Problem solved - The turkey litter is gone and Benson has about 100 more full time jobs. And in a town this size, that’s a pretty big deal. In fact, one of those jobs even went to Greg Langmo - he’s now Fibrominn’s “fuel” manager. Of course Fibrominn isn’t in business just to help out turkey farmers and townsfolk. It’s all about the electricity. Fibrominn has a 21 year contract to supply electricity to the power grid. The plant uses a renewable energy source that, unlike wind and solar, is always available.
Terry says, “By and large, this country, this state is reliant on fossil fuels. We are a base-load facility. We can operate in theory 24 hours a day, seven days a week, producing renewable energy.”

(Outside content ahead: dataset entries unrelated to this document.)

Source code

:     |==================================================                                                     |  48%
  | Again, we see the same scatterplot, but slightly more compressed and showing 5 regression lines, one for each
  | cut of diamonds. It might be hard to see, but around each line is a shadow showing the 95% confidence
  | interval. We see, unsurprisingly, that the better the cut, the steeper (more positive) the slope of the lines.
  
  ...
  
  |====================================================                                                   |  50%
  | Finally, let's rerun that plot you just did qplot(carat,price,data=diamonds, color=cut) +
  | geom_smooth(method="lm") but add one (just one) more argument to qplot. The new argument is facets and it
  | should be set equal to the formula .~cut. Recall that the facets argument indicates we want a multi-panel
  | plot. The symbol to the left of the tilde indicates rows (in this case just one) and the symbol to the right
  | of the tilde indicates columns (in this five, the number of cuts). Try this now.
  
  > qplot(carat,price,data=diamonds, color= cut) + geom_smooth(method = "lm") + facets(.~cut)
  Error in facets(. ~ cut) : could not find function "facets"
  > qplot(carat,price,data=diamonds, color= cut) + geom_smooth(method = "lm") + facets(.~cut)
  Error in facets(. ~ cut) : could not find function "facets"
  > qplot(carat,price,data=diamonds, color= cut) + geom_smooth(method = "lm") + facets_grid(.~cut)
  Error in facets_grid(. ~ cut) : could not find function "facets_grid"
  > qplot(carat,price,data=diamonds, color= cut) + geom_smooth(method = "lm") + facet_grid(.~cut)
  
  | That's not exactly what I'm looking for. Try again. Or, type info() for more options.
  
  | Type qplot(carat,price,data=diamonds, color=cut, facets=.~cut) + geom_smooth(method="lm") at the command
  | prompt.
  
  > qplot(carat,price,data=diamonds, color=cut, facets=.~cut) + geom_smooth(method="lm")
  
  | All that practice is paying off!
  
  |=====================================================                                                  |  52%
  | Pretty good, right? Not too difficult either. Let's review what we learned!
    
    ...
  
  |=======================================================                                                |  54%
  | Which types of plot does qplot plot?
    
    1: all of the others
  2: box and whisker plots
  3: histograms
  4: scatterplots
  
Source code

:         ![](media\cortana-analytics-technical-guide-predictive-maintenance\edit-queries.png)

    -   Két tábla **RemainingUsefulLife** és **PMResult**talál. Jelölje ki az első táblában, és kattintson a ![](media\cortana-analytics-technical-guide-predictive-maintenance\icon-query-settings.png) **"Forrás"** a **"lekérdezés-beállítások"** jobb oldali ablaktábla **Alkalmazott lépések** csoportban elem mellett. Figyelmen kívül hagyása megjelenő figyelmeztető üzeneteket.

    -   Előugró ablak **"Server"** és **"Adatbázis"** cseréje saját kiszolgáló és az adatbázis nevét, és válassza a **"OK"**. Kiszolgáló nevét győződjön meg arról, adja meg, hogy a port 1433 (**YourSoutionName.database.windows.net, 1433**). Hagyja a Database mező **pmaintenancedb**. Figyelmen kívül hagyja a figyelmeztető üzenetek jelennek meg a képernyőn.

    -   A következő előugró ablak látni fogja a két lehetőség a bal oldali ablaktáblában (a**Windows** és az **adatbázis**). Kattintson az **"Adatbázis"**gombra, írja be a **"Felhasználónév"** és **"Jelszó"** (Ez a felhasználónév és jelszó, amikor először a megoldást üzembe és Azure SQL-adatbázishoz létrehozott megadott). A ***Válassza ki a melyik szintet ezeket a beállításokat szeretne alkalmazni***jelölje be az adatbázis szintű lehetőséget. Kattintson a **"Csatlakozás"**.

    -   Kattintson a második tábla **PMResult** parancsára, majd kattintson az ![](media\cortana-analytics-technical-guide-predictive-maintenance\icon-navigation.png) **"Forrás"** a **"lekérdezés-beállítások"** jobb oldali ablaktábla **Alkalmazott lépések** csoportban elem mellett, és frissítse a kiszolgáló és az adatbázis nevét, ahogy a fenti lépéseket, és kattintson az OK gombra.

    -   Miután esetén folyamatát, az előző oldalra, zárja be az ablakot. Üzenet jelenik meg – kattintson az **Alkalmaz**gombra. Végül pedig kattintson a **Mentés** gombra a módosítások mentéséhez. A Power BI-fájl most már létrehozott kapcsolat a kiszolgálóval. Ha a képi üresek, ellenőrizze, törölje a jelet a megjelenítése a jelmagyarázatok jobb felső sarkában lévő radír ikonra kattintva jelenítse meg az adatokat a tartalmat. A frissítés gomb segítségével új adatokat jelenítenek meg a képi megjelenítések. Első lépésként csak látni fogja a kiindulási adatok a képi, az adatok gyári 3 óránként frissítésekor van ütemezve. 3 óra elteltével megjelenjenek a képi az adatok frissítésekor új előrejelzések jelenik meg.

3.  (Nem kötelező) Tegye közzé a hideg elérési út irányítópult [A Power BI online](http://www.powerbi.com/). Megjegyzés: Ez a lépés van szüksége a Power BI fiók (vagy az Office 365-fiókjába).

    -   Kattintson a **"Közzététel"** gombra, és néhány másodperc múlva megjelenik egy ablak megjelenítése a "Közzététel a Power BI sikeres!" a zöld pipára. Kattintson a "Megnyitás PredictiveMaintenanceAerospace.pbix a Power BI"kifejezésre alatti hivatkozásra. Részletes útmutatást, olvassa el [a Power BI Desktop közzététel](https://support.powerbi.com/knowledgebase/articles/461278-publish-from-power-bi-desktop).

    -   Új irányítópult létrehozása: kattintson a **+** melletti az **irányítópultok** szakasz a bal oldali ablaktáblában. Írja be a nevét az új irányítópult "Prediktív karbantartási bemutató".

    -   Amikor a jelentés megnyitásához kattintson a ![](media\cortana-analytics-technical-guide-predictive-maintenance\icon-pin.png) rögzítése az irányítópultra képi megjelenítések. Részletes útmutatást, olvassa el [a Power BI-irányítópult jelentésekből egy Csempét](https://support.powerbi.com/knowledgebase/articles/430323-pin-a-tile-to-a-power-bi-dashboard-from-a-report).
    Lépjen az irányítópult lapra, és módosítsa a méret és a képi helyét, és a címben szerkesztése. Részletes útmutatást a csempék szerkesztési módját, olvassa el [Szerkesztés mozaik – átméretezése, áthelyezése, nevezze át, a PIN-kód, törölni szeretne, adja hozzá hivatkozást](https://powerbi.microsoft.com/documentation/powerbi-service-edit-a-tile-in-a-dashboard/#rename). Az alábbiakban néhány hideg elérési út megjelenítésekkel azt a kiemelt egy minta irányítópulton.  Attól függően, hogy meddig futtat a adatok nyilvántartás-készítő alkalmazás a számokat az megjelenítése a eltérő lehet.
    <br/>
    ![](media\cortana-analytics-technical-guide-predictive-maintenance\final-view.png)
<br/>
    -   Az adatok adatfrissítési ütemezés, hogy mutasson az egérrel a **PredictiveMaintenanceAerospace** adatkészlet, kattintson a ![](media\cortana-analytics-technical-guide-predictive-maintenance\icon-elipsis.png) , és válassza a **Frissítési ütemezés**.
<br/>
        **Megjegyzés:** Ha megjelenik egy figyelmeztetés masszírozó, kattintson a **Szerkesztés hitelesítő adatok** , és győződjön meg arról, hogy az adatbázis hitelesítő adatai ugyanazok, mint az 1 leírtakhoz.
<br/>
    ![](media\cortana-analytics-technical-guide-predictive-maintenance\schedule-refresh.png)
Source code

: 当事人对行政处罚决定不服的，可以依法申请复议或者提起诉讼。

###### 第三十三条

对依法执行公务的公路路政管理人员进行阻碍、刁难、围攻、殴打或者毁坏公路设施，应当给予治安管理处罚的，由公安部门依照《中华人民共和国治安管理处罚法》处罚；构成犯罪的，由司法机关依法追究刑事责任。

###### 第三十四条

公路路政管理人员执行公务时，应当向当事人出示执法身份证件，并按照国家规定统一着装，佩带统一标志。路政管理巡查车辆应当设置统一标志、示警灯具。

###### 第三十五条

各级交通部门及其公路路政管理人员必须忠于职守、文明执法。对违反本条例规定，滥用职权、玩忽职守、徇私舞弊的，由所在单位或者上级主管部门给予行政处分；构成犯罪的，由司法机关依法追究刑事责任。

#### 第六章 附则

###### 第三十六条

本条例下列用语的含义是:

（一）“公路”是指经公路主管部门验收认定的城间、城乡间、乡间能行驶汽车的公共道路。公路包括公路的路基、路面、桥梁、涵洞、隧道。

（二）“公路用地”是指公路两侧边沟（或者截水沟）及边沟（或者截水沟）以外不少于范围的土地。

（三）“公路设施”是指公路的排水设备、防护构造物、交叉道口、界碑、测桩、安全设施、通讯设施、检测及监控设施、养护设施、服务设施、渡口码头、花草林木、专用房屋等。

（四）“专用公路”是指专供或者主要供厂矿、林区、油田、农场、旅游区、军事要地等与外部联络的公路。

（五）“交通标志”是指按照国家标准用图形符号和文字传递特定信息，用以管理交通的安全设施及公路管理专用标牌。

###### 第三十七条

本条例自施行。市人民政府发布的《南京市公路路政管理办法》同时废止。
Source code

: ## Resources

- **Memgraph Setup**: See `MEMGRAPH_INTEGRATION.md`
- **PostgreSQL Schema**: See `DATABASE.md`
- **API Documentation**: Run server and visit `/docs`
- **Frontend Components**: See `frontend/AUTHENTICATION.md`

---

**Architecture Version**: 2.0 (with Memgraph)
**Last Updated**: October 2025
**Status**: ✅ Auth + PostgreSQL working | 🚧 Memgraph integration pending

In the spirit of full disclosure, we should tell you that turkey litter does smell when it’s burned, but because of lots of walls, doors and a serious air handling system, the only place that stinks around here is inside the Fibrominn plant. When it comes to outside the plant? Says Reed Anfinson, one man with a nose for news....“Nothing. There’s no smell with it at all.”
Well Traveled Birds
Turkey is a popular food for many people because it’s high in protein and low in fat. And while you may think about the pilgrims and Thanksgiving when it comes to turkey, it was actually the Aztecs in Mexico who first domesticated this Native American bird more than two thousand years ago.